Aufgabenstellung 1:
Beantworten Sie anhand des vorliegenden Auszugs die folgenden Fragen:
(a) Welche Höhe in Fuß nennt Daniel Libeskind?
(b) In welchem Jahr wurde der Architekturwettbewerb ausgeschrieben?
(c) Wer kontrolliert laut Libeskind die Straßen?

Vorliegender Auszug:
----

Daniel Libeskind: Die Geschichte hat eine ganz positive Message. Zunächst einmal muss man die Botschaft entwickeln. Und da lag mir vor allem daran, die Geschichte zu kommunizieren, die lauter symbolische, aber auch urbane Aspekte hat. Da gibt es beispielsweise die Sichtbeziehung zur Freiheitsstatue. Oder die Höhe von 1776 Fuß. 1776, das Jahr der Unabhängigkeitserklärung steht als Symbol für Demokratie und Freiheit. Ebenso wurden urbane Akzente gesetzt. Im Zentrum von New York wird dieser Platz als Memorial sehr bewegend und nicht nur von Trauer bestimmt sein.
Das Gebäude basiert auf einer Gedenkstätte. Da habe ich einen öffentlichen Raum gebaut. Das ist der ideelle Aspekt der Geschichte.
Petra Kammann: Sie hatten den 2002 ausgeschriebenen Architekturwettbewerb gewonnen und wurden der „master planner“ des World-Trade-Center-Komplexes. Von Ihnen stammt der ursprüngliche Entwurf des (ehemals so genannten) Freedom Towers. Mit Ihrem Plan, ein Mahnmal im Inneren des Geländes zu bauen, hatten Sie viele Menschen überzeugen können. Um dieses Mahnmal herum stellten Sie mehrere Bürotürme, darunter das 541 Meter hohe „One World Trade Center“. Sie mussten aber auch kommerziell an die Sache herangehen. Wie ließ sich das verbinden?
Daniel Libeskind: Natürlich. Da sind auch viele Anteilseigner und Beteiligte, darunter viele Angehörige von Opfern, dann die Hafenbehörde mit siebentausend Architekten und Ingenieuren. Für den Wiederaufbau ist sowohl die New Yorker Hafenbehörde gemeinsam mit dem Governor von New York und New Jersey eingebunden, während die Straßen vom New Yorker Bürgermeister kontrolliert werden. D.h. wenn man einen Plan entwickelt, muss man zwangsläufig bei der Realisierung Kompromisse machen. Das ist im übrigen ein demokratischer Vorgang. Natürlich geht es dabei auch um viel Geld, Gesetze müssen beachtet werden. Und die Politik ist in hohem Maße involviert.
Insofern muss man auch bei einem guten Masterplan irgendwann mal einen Konsens finden. Ich muss sagen, dass unter diesen Bedingungen etwas sehr Inspirierendes entstanden ist, das Energie ausstrahlt.
Petra Kammann: Sie haben also Ihren ursprünglichen Plan wiedererkannt?

----

Einträge zu Elementpositionen:
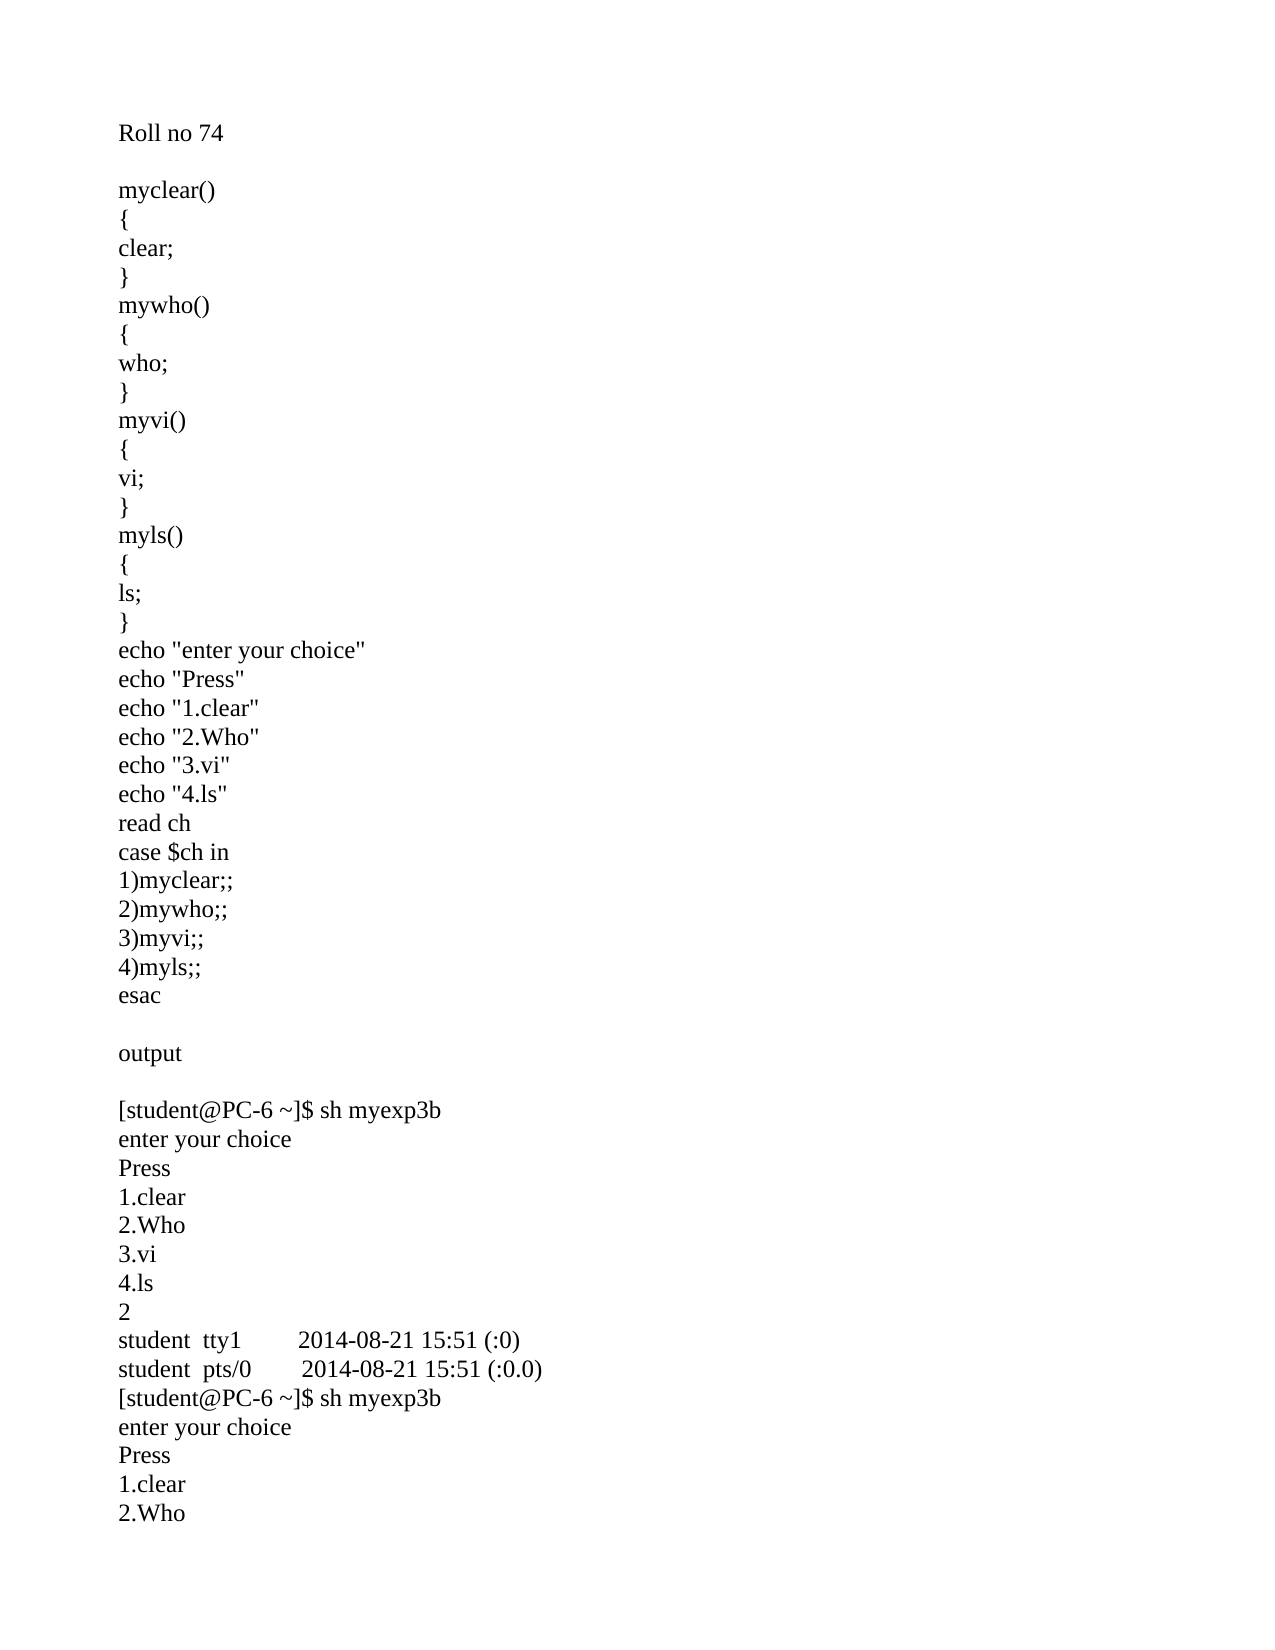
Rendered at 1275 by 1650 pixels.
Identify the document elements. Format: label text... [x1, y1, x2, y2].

text who; [118, 348, 1157, 377]
text myls() [118, 521, 1157, 549]
text 1.clear [118, 1469, 1157, 1498]
text clear; [118, 233, 1157, 262]
text Press [118, 1153, 1157, 1182]
text vi; [118, 463, 1157, 492]
text Press [118, 1441, 1157, 1469]
text read ch [118, 808, 1157, 837]
text [student@PC-6 ~]$ sh myexp3b [118, 1383, 1157, 1412]
text esac [118, 981, 1157, 1009]
text 4)myls;; [118, 952, 1157, 981]
text case $ch in [118, 837, 1157, 866]
text 1.clear [118, 1182, 1157, 1211]
text } [118, 607, 1157, 636]
text enter your choice [118, 1124, 1157, 1153]
text myvi() [118, 406, 1157, 434]
text [student@PC-6 ~]$ sh myexp3b [118, 1096, 1157, 1124]
text 4.ls [118, 1268, 1157, 1297]
text student pts/0 2014-08-21 15:51 (:0.0) [118, 1354, 1157, 1383]
text Roll no 74 [118, 118, 1157, 147]
text 2)mywho;; [118, 894, 1157, 923]
text echo "Press" [118, 664, 1157, 693]
text ls; [118, 578, 1157, 607]
text } [118, 262, 1157, 291]
text { [118, 549, 1157, 578]
text echo "enter your choice" [118, 636, 1157, 664]
text { [118, 434, 1157, 463]
text { [118, 319, 1157, 348]
text echo "4.ls" [118, 779, 1157, 808]
text { [118, 204, 1157, 233]
text echo "2.Who" [118, 722, 1157, 751]
text 2.Who [118, 1211, 1157, 1239]
text output [118, 1038, 1157, 1067]
text echo "1.clear" [118, 693, 1157, 722]
text 1)myclear;; [118, 866, 1157, 894]
text enter your choice [118, 1412, 1157, 1441]
text 2.Who [118, 1498, 1157, 1527]
text student tty1 2014-08-21 15:51 (:0) [118, 1326, 1157, 1354]
text 3.vi [118, 1239, 1157, 1268]
text } [118, 377, 1157, 406]
text 2 [118, 1297, 1157, 1326]
text } [118, 492, 1157, 521]
text mywho() [118, 291, 1157, 319]
text echo "3.vi" [118, 751, 1157, 779]
text myclear() [118, 176, 1157, 204]
text 3)myvi;; [118, 923, 1157, 952]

----

Aufgabenstellung 2: Schreiben Sie aus den Einträgen die Zeilen ab, beginnend am Anfang der Einträge und endend mit der Zeile, die „Identify the document“ enthält. Lassen Sie die Bilder dabei weg.

Vollständige Antwort 1:
(a) 1776 Fuß
(b) 2002
(c) Der New Yorker Bürgermeister

Vollständige Antwort 2:
Rendered at 1275 by 1650 pixels.
Identify the document elements. Format: label text... [x1, y1, x2, y2].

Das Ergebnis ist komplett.